Remarks at the 22nd Annual Regional and Community Bankers Conference
October 12th, 2023
Federal Reserve Bank of Boston
Federal Reserve Bank of Boston’s 22nd Annual Regional & Community Bankers Conference
Takeaways from Boston Fed President Susan M. Collins’ October 12, 2023 Remarks
Collins knows inflation is still taking a toll across New England, but inflation is moderating.
In her travels around New England, Collins has spoken with residents and business owners who are continuing to struggle with higher prices. But she sees the Fed making progress in its efforts to lower inflation, as some signs are emerging that demand and supply are realigning.
Despite some favorable indicators, Collins says it’s too soon to be confident that inflation is on a sustained trajectory back to the Fed’s 2 percent target.
Collins says much of the recent moderation in the core inflation measure is due to declines in core goods inflation, which can be traced to improvements in supply chain conditions. But she adds that firms’ incentives to pass on these costs savings may be short-lived unless demand slows. Meanwhile, core services inflation remains elevated.
- The recovery from the pandemic has been unusual, and Collins says that in this highly uncertain environment, policymaking requires patience.
Collins says that policymakers need time to draw conclusions about the data and allow special factors that have been supporting near term activity to play out. She adds it’s unlikely we’ve yet seen the full effects of the Fed’s actions to date, so patience is critical as policymakers weigh the risk of inflation remaining persistently high against the risk of activity slowing more than expected.
- Recent increases in long-term interest rates reinforce Collins’ view that we’re very near or perhaps at the peak of the current tightening cycle.
Collins noted the 10-year Treasury yield has moved up since mid-September, and that increase has been accompanied by higher corporate bond yields and mortgage rates. Collins says the rise in these rates implies some tightening of financial conditions, which if persistent could reduce the need for further monetary policy tightening.
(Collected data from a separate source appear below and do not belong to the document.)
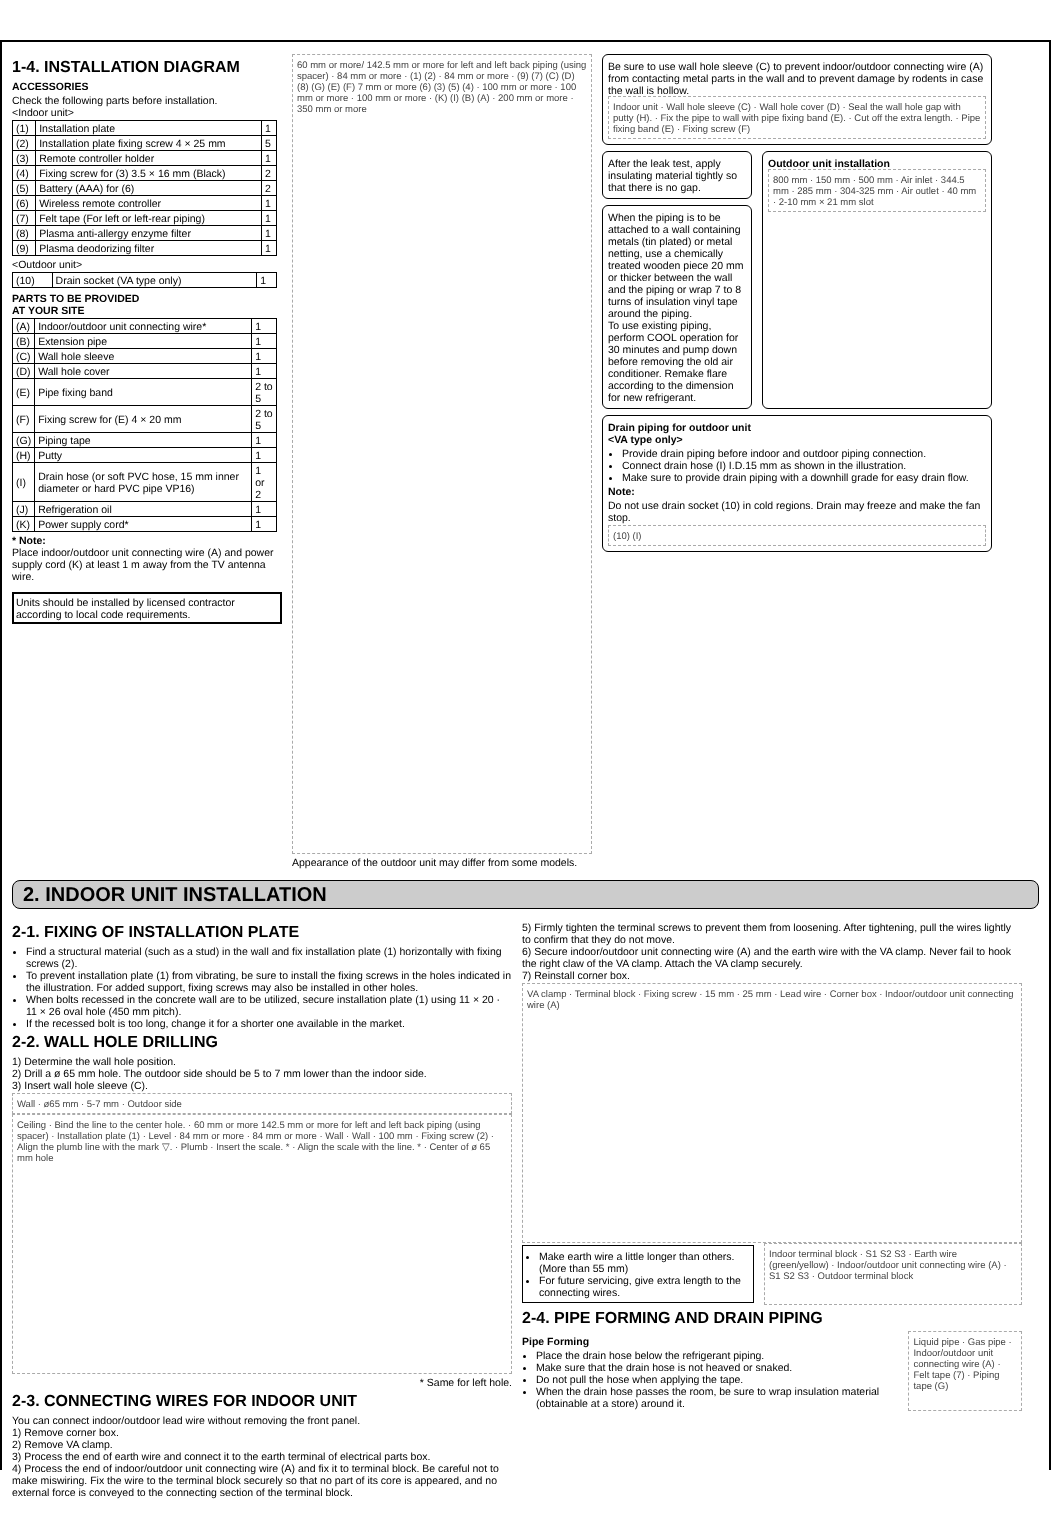1-4. INSTALLATION DIAGRAM
ACCESSORIES
Check the following parts before installation.
<Indoor unit>
| (1) | Installation plate | 1 |
| (2) | Installation plate fixing screw 4 × 25 mm | 5 |
| (3) | Remote controller holder | 1 |
| (4) | Fixing screw for (3) 3.5 × 16 mm (Black) | 2 |
| (5) | Battery (AAA) for (6) | 2 |
| (6) | Wireless remote controller | 1 |
| (7) | Felt tape (For left or left-rear piping) | 1 |
| (8) | Plasma anti-allergy enzyme filter | 1 |
| (9) | Plasma deodorizing filter | 1 |
<Outdoor unit>
| (10) | Drain socket (VA type only) | 1 |
PARTS TO BE PROVIDED
AT YOUR SITE
| (A) | Indoor/outdoor unit connecting wire* | 1 |
| (B) | Extension pipe | 1 |
| (C) | Wall hole sleeve | 1 |
| (D) | Wall hole cover | 1 |
| (E) | Pipe fixing band | 2 to 5 |
| (F) | Fixing screw for (E) 4 × 20 mm | 2 to 5 |
| (G) | Piping tape | 1 |
| (H) | Putty | 1 |
| (I) | Drain hose (or soft PVC hose, 15 mm inner diameter or hard PVC pipe VP16) | 1 or 2 |
| (J) | Refrigeration oil | 1 |
| (K) | Power supply cord* | 1 |
* Note:
Place indoor/outdoor unit connecting wire (A) and power supply cord (K) at least 1 m away from the TV antenna wire.
Units should be installed by licensed contractor according to local code requirements.
60 mm or more/ 142.5 mm or more for left and left back piping (using spacer) · 84 mm or more · (1) (2) · 84 mm or more · (9) (7) (C) (D) (8) (G) (E) (F) 7 mm or more (6) (3) (5) (4) · 100 mm or more · 100 mm or more · 100 mm or more · (K) (I) (B) (A) · 200 mm or more · 350 mm or more
Appearance of the outdoor unit may differ from some models.
Be sure to use wall hole sleeve (C) to prevent indoor/outdoor connecting wire (A) from contacting metal parts in the wall and to prevent damage by rodents in case the wall is hollow.
Indoor unit · Wall hole sleeve (C) · Wall hole cover (D) · Seal the wall hole gap with putty (H). · Fix the pipe to wall with pipe fixing band (E). · Cut off the extra length. · Pipe fixing band (E) · Fixing screw (F)
After the leak test, apply insulating material tightly so that there is no gap.
When the piping is to be attached to a wall containing metals (tin plated) or metal netting, use a chemically treated wooden piece 20 mm or thicker between the wall and the piping or wrap 7 to 8 turns of insulation vinyl tape around the piping.
To use existing piping, perform COOL operation for 30 minutes and pump down before removing the old air conditioner. Remake flare according to the dimension for new refrigerant.
Outdoor unit installation
800 mm · 150 mm · 500 mm · Air inlet · 344.5 mm · 285 mm · 304-325 mm · Air outlet · 40 mm · 2-10 mm × 21 mm slot
Drain piping for outdoor unit
<VA type only>
Provide drain piping before indoor and outdoor piping connection.
Connect drain hose (I) I.D.15 mm as shown in the illustration.
Make sure to provide drain piping with a downhill grade for easy drain flow.
Note:
Do not use drain socket (10) in cold regions. Drain may freeze and make the fan stop.
(10) (I)
2. INDOOR UNIT INSTALLATION
2-1. FIXING OF INSTALLATION PLATE
Find a structural material (such as a stud) in the wall and fix installation plate (1) horizontally with fixing screws (2).
To prevent installation plate (1) from vibrating, be sure to install the fixing screws in the holes indicated in the illustration. For added support, fixing screws may also be installed in other holes.
When bolts recessed in the concrete wall are to be utilized, secure installation plate (1) using 11 × 20 · 11 × 26 oval hole (450 mm pitch).
If the recessed bolt is too long, change it for a shorter one available in the market.
2-2. WALL HOLE DRILLING
1) Determine the wall hole position.
2) Drill a ø 65 mm hole. The outdoor side should be 5 to 7 mm lower than the indoor side.
3) Insert wall hole sleeve (C).
Wall · ø65 mm · 5-7 mm · Outdoor side
Ceiling · Bind the line to the center hole. · 60 mm or more 142.5 mm or more for left and left back piping (using spacer) · Installation plate (1) · Level · 84 mm or more · 84 mm or more · Wall · Wall · 100 mm · Fixing screw (2) · Align the plumb line with the mark ▽. · Plumb · Insert the scale. * · Align the scale with the line. * · Center of ø 65 mm hole
* Same for left hole.
2-3. CONNECTING WIRES FOR INDOOR UNIT
You can connect indoor/outdoor lead wire without removing the front panel.
1) Remove corner box.
2) Remove VA clamp.
3) Process the end of earth wire and connect it to the earth terminal of electrical parts box.
4) Process the end of indoor/outdoor unit connecting wire (A) and fix it to terminal block. Be careful not to make miswiring. Fix the wire to the terminal block securely so that no part of its core is appeared, and no external force is conveyed to the connecting section of the terminal block.
5) Firmly tighten the terminal screws to prevent them from loosening. After tightening, pull the wires lightly to confirm that they do not move.
6) Secure indoor/outdoor unit connecting wire (A) and the earth wire with the VA clamp. Never fail to hook the right claw of the VA clamp. Attach the VA clamp securely.
7) Reinstall corner box.
VA clamp · Terminal block · Fixing screw · 15 mm · 25 mm · Lead wire · Corner box · Indoor/outdoor unit connecting wire (A)
Make earth wire a little longer than others. (More than 55 mm)
For future servicing, give extra length to the connecting wires.
Indoor terminal block · S1 S2 S3 · Earth wire (green/yellow) · Indoor/outdoor unit connecting wire (A) · S1 S2 S3 · Outdoor terminal block
2-4. PIPE FORMING AND DRAIN PIPING
Pipe Forming
Place the drain hose below the refrigerant piping.
Make sure that the drain hose is not heaved or snaked.
Do not pull the hose when applying the tape.
When the drain hose passes the room, be sure to wrap insulation material (obtainable at a store) around it.
Liquid pipe · Gas pipe · Indoor/outdoor unit connecting wire (A) · Felt tape (7) · Piping tape (G)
It also reinforces her view that we are very near or perhaps at the peak of this tightening cycle.
- Collins’ travels around New England have given her insight into its strengths and challenges and shown her again how important community banks are to regional economic health.
Shared concerns include childcare, housing, and infrastructure. At the same time, the region benefits from its collective brainpower, a diverse and skilled workforce, and relatively high job opportunity. Collins says the region’s banking industry plays an essential role everywhere, serving communities of all sizes and providing households and businesses with the funding they need for economic health and growth.